Small-Scale Production Deployment
For early-stage production, when the project is still seeking product-market fit and agility is more important than scalability, Milvus Standalone is the best choice. It can still scale up to 100M vectors given enough machine resource, while requiring much less DevOps than maintaining a K8s cluster.
Large-Scale Production Deployment
As your business is rapidly growing and the data scale exceeds the capacity of a single server, it’s time to consider Milvus Distributed. You can keep using Milvus Standalone for dev or staging environment for its convenience, and operate the K8s cluster that runs Milvus Distributed. This can sustain you towards tens of billions of vectors, as well as providing flexibility on tailoring the node size for your particular workload, such as high-read, infrequent write or high-write, low read cases.
Local Search on Edge Devices
For searching through private or sensitive on edge devices, you can deploy Milvus Lite on the device without relying on a cloud-based service to do text or image search. This is suitable for cases such as proprietary document search, or on-device object detection.
The choice of Milvus deployment mode depends on your project’s stage and scale. Milvus provides a flexible and powerful solution for various needs, from rapid prototyping to large-scale enterprise deployment.
- Milvus Lite is recommended for smaller datasets, up to a few million vectors.
- Milvus Standalone is suitable for medium-sized datasets, scaling up to 100 million vectors.
- Milvus Distributed is designed for large-scale deployments, capable of handling datasets from 100 million up to tens of billions of vectors.
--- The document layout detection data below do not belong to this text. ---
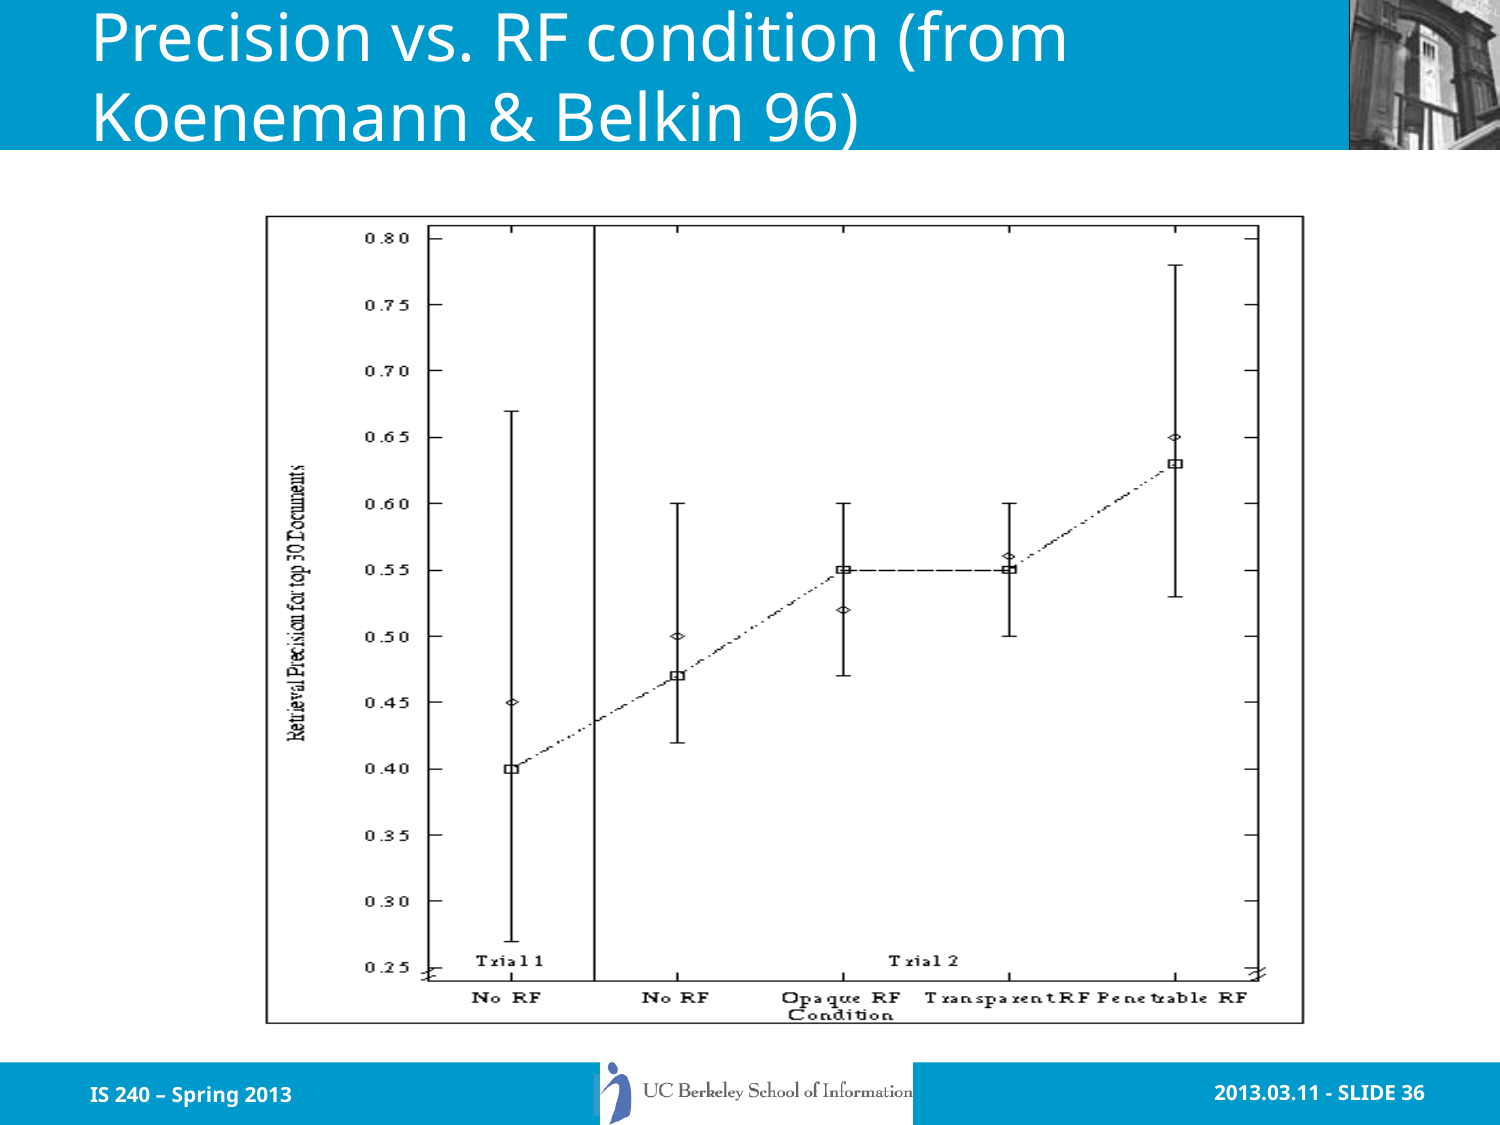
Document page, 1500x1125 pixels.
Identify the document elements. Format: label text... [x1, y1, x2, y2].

picture [594, 1062, 912, 1125]
slide_number IS 240 – Spring 2013 [75, 1062, 388, 1125]
picture [1350, 0, 1500, 150]
title Precision vs. RF condition (from Koenemann & Belkin 96) [75, 0, 1350, 150]
picture [262, 212, 1311, 1028]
Select deployment option for your use case
Comparison on functionalities
Feature | Milvus Lite | Milvus Standalone | Milvus Distributed |
---|---|---|---|
SDK / Client Lirary | Python gRPC | Python Go Java Node.js C# RESTful | Python Java Go Node.js C# RESTful |
Data types | Dense Vector Sparse Vector Binary Vector Boolean Integer Floating Point VarChar Array JSON | Dense Vector Sparse Vector Binary Vector Boolean Integer Floating Point VarChar Array JSON | Dense Vector Sparse Vector Binary Vector Boolean Integer Floating Point VarChar Array JSON |
Search capabilities | Vector Search (ANN Search) Metadata Filtering Range Search Scalar Query Get Entities by Primary Key Hybrid Search | Vector Search (ANN Search) Metadata Filtering Range Search Scalar Query Get Entities by Primary Key Hybrid Search | Vector Search (ANN Search) Metadata Filtering Range Search Scalar Query Get Entities by Primary Key Hybrid Search |
CRUD operations | ✔️ | ✔️ | ✔️ |
Advanced data management | N/A | Access Control Partition Partition Key | Access Control Partition Partition Key Physical Resource Grouping |
Consistency Levels | Strong | Strong Bounded Staleness Session Eventual | Strong Bounded Staleness Session Eventual |